[Start of Attachment]

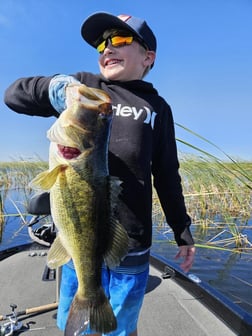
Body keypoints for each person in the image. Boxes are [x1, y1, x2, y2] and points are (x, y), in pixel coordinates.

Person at [4, 12, 196, 336]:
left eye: (120, 40)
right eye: (102, 43)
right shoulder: (84, 87)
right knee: (74, 326)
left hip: (130, 242)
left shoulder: (157, 108)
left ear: (148, 56)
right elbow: (13, 95)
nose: (107, 48)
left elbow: (166, 174)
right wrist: (58, 88)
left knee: (120, 328)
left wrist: (183, 230)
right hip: (78, 240)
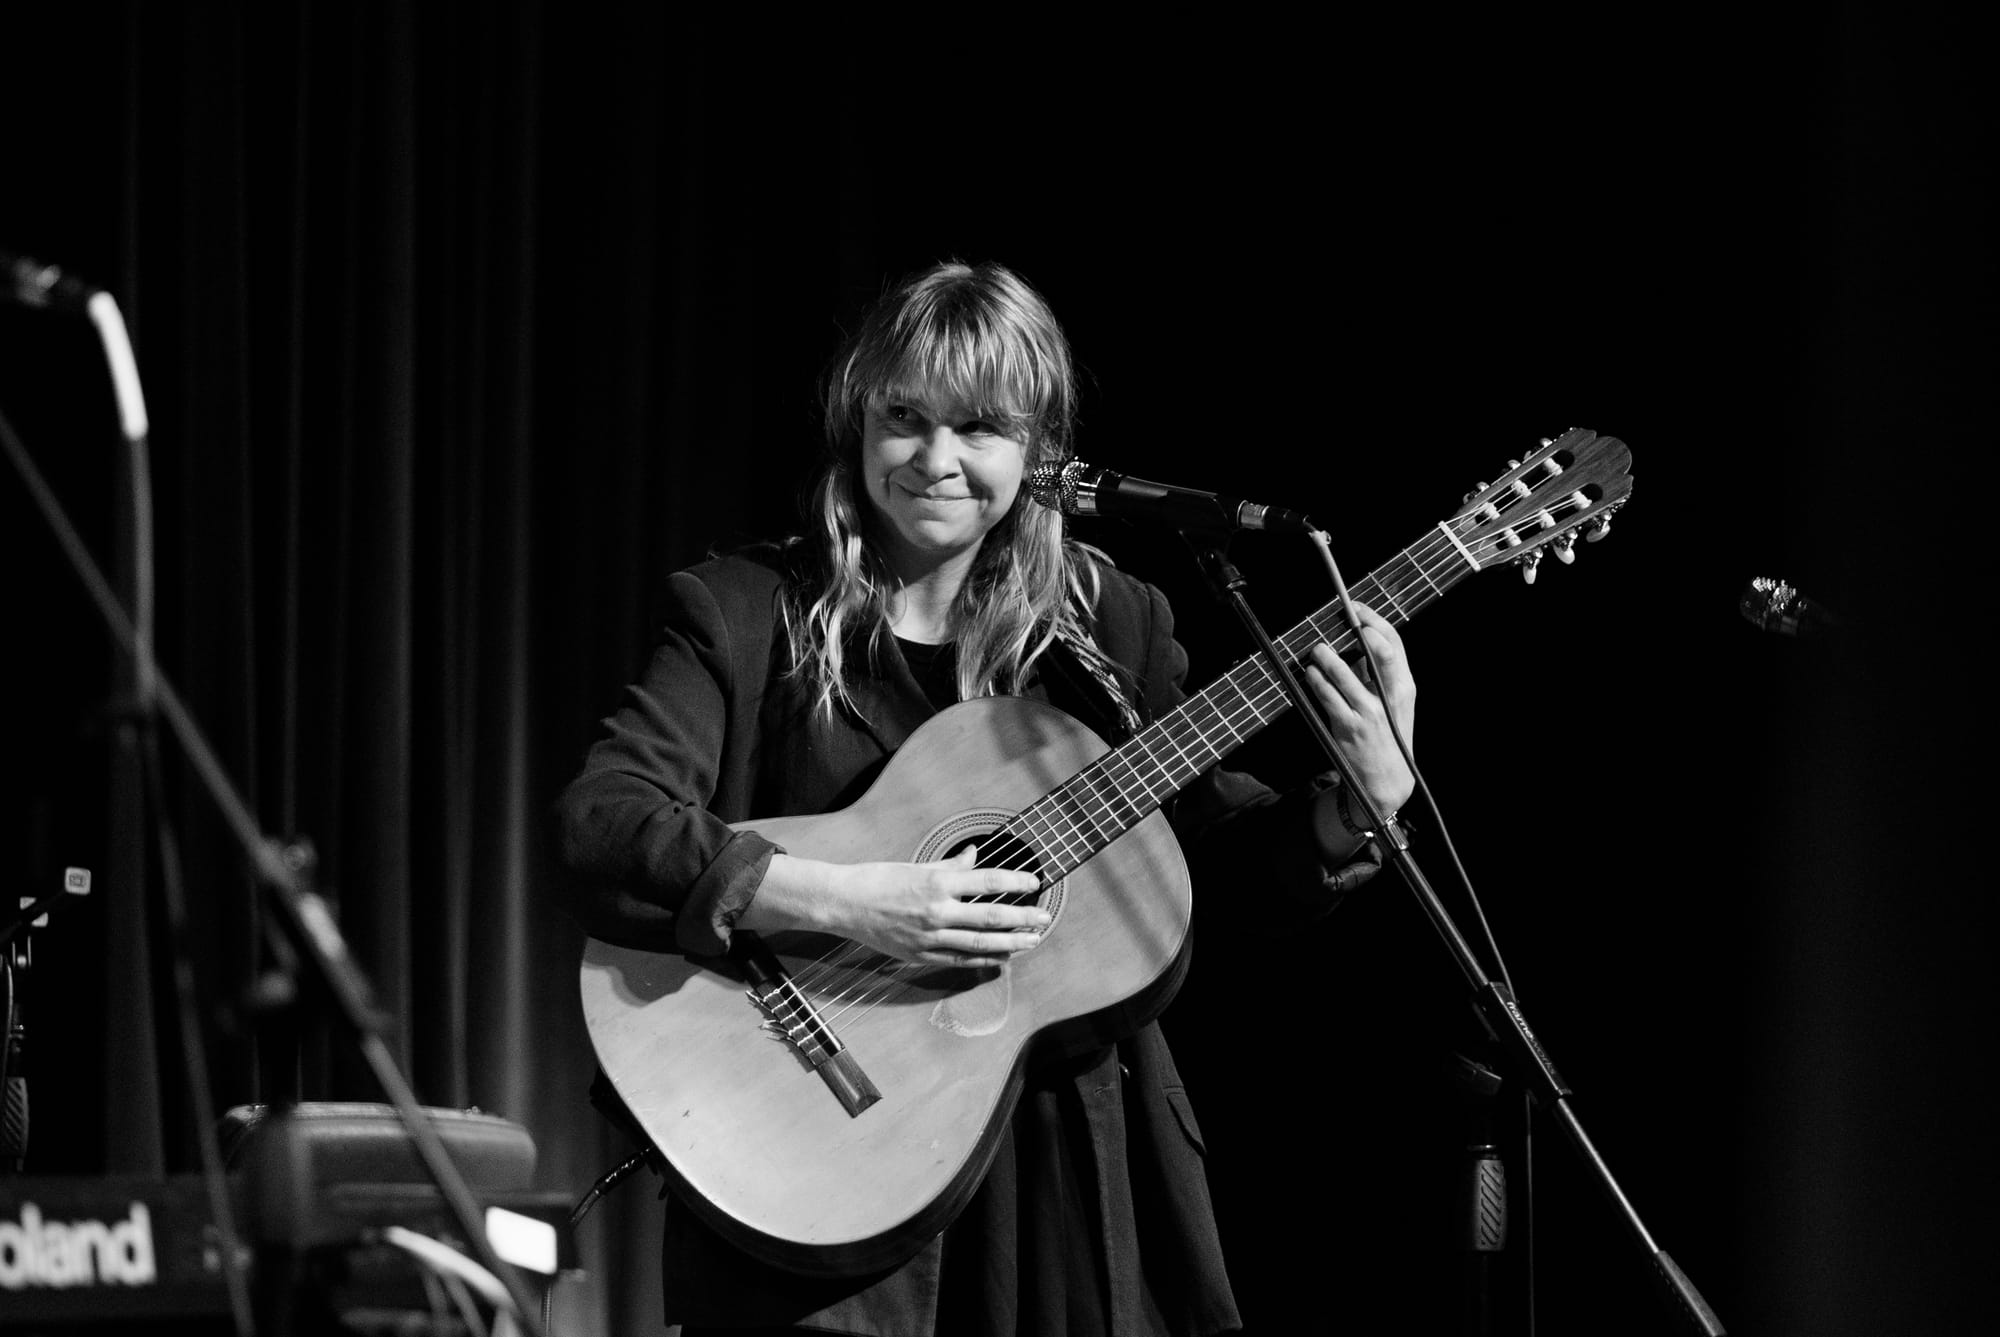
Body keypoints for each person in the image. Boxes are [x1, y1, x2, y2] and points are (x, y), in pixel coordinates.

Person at [555, 260, 1417, 1335]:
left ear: (1040, 452)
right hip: (825, 1162)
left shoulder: (1108, 626)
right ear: (857, 425)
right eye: (904, 418)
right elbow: (605, 823)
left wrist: (1358, 805)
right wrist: (852, 900)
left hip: (1073, 1180)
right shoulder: (744, 612)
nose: (935, 459)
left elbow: (1206, 867)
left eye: (978, 427)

[End of Attachment]

What you should do >> Repeat exactly and only the lines from the one holding "left hip: (130, 242)" through the final line of the entries; no pictures.

Problem solution >>
left hip: (130, 242)
left shoulder: (157, 108)
left ear: (148, 56)
right elbow: (13, 95)
nose: (107, 48)
left elbow: (166, 174)
right wrist: (58, 88)
left knee: (120, 328)
left wrist: (183, 230)
right hip: (78, 240)
Body keypoints for each person in the image. Boxes are [x1, y1, x2, y2] and points are (x, y), in pixel coordinates.

Person at [555, 260, 1417, 1335]:
left ear: (1040, 452)
right hip: (825, 1162)
left shoulder: (1108, 626)
right ear: (857, 425)
right eye: (904, 418)
right elbow: (605, 823)
left wrist: (1358, 805)
right wrist: (852, 900)
left hip: (1073, 1180)
right shoulder: (744, 612)
nose: (935, 459)
left elbow: (1206, 867)
left eye: (978, 427)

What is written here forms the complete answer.